Jun
2013

Is single-unit blood transfusion bad post-coronary artery bypass surgery?

Warwick R, Mediratta N, Chalmers J, et al.
Interact Cardiovasc Thorac Surg 2013;16:765-771.
NATA Rating :
Review by : T. Frietsch
NATA Review

This report on transfusion practice in a single-unit cardiac center regarding the effects of one, as opposed to two units of blood, examines the effects of a very important “bad habit” in practical transfusion medicine. The article questions the dogma: “When blood transfusion is needed, give two units to be sure to have a measurable effect”. Not only following cardiac surgery, but in almost all disciplines, whether it be in intensive care, on the ward, in the emergency unit or in the operating theater, in most countries of the world the current practice is to order and give 2 units whenever transfusion is necessary, even when the transfusion indication is not ongoing (such as in the presence of heavy bleeding).

Analysis of the database including 4615 CABG patients by Warwick el al. used various complex statistical methods.
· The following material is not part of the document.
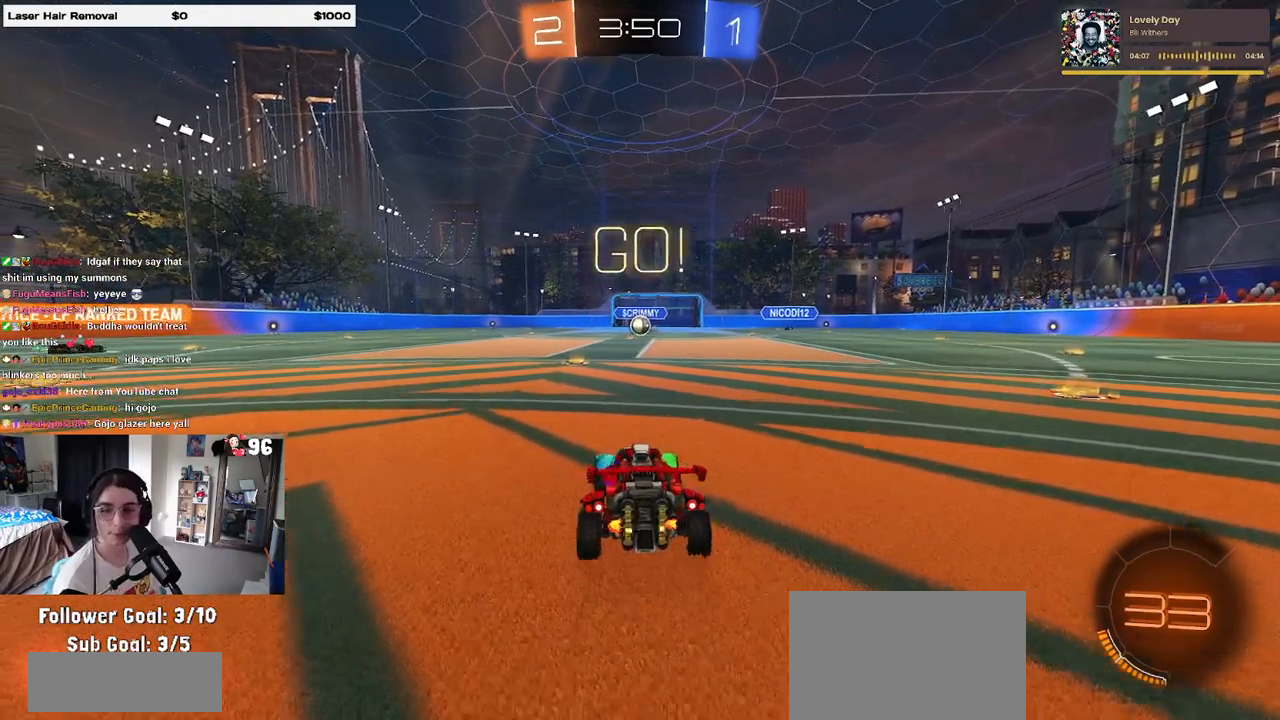
{"buttons": ["SQUARE", "R2"], "left_stick": "down", "right_stick": "center", "events": [[183, "left_stick", "right"], [267, "CROSS", "down"], [300, "left_stick", "up"], [350, "left_stick", "up-left"], [367, "CROSS", "up"], [417, "CROSS", "down"], [467, "SQUARE", "down"], [500, "CROSS", "up"], [500, "left_stick", "down"]]}
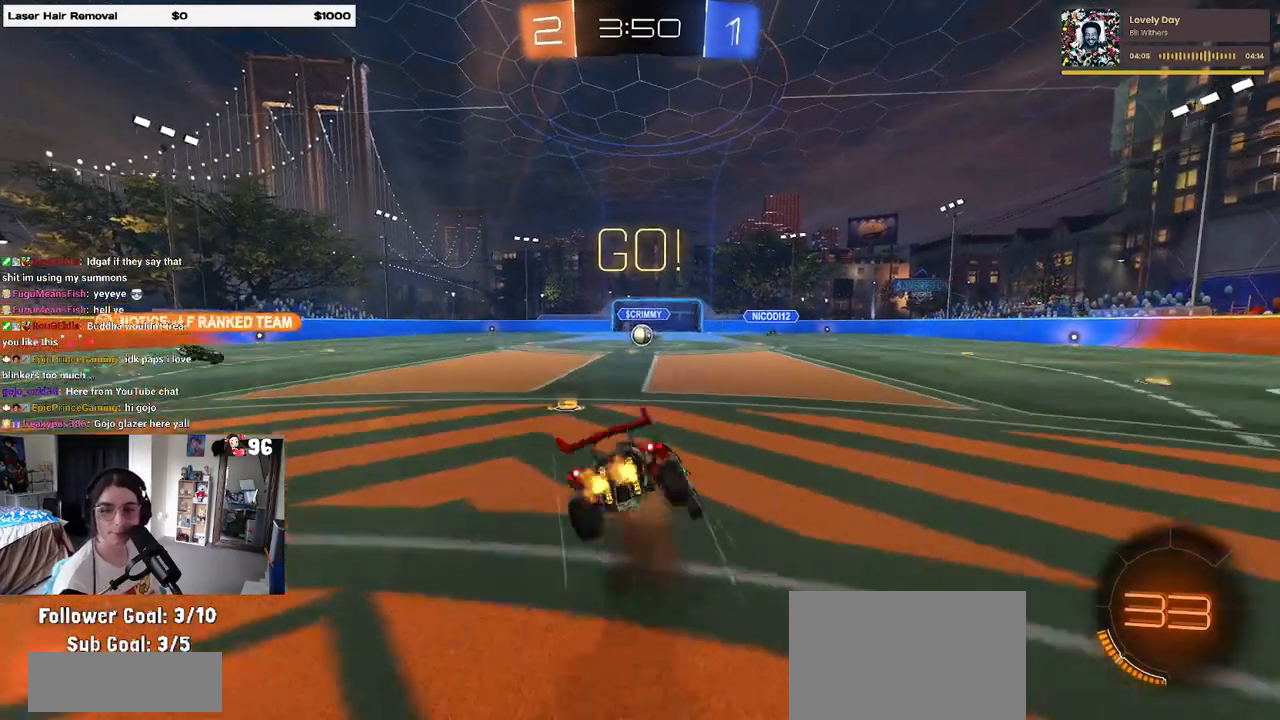
{"buttons": ["SQUARE", "R2"], "left_stick": "down-left", "right_stick": "center", "events": [[250, "left_stick", "down-left"]]}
Postoperative transfusion requirements and long-term (8 years) survival of patients were analyzed. Not surprisingly, preoperative anemia was a confounding factor. Kaplan Meier survival by univariate analysis resulted in a decreased 8-year survival for both overall transfusion and one-unit blood transfusion. Using a more sophisticated propensity analysis, survival was not different in patients who received one unit only and had a hemoglobin concentration above 10.5 g/dL (p=0.7). On the other hand, those who received two units or more (p=0.0001) still had reduced long-term survival.

Whether we accept these tricky statistical results or not, the message is clear and in agreement with other transfusion guidelines: the administration of double units should be avoided since this practice appears to have a negative effect on long-term survival.